* Text provided:

★ ★ ★ ★ ★ ★ ★

How I built a configuration system that mirrors .NET appsettings structure while enabling team-wide consistency across microservices.


The Configuration Challenge

When managing multiple microservices with Pulumi, you quickly run into configuration sprawl. Each service has different ways of organizing settings, secrets are scattered, and onboarding new team members becomes a documentation nightmare.

After deploying 15+ microservices, I developed a structured approach that solves these problems through careful YAML organization and dynamic parsing.

The Core Design: Mirroring .NET Configuration Structure

YAML Structure That Mirrors appsettings.json

Instead of arbitrary configuration, I designed the YAML to mirror the familiar .NET configuration structure:

# Pulumi.dev.yaml - Mirrors your appsettings.json structure
ServiceName:ApiAppSettings:
  ExternalServices:
    PaymentAPI:
      BaseUrl: https://api.payments.com
      Timeout: 30
      RetryAttempts: 3
  Features:
    EnableCaching: true
    EnableLogging: false
  Business:
    Currency: USD
    MaxFileSize: 10485760

ServiceName:FnAppSettings:
  Values:  # Maps directly to local.settings.json "Values" section
    ProcessingBatchSize: 10
    RetryAttempts: 3
  ConnectionStrings:  # Maps to ConnectionStrings section
    EventGridEndpoint: https://events.azure.net/api/events

Common Infrastructure Patterns

Every service shares the same foundational structure:

# These sections are identical across all microservices
ServiceName:Tags:
  Environment: "Development"
  Owner: "DevTeam" 
  Project: "ServiceName"

★ ★ ★ ★ ★ ★ ★

* Provided material:
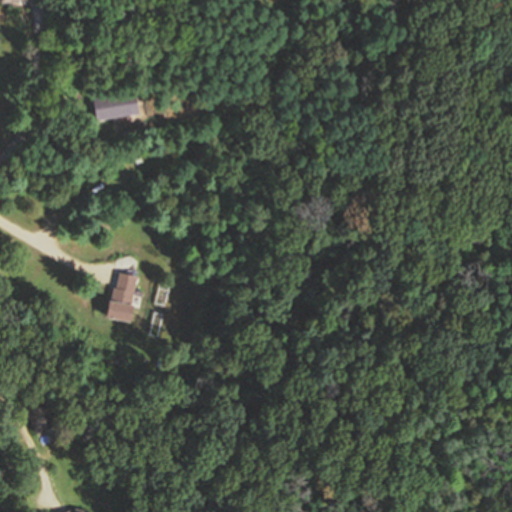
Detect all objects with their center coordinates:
road: (35, 92)
building: (117, 105)
building: (121, 106)
road: (55, 250)
building: (125, 295)
building: (127, 296)
building: (43, 416)
building: (43, 420)
road: (33, 443)
building: (81, 509)
building: (77, 510)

★ ★ ★ ★ ★ ★ ★

* Task requirements: Copy the part of the post on Pulumi configuration starting at "The Configuration Challenge" and ending at "a documentation nightmare.". The material plays no part in what follows and can be set aside.

* Answer to the exercise:
The Configuration Challenge

When managing multiple microservices with Pulumi, you quickly run into configuration sprawl. Each service has different ways of organizing settings, secrets are scattered, and onboarding new team members becomes a documentation nightmare.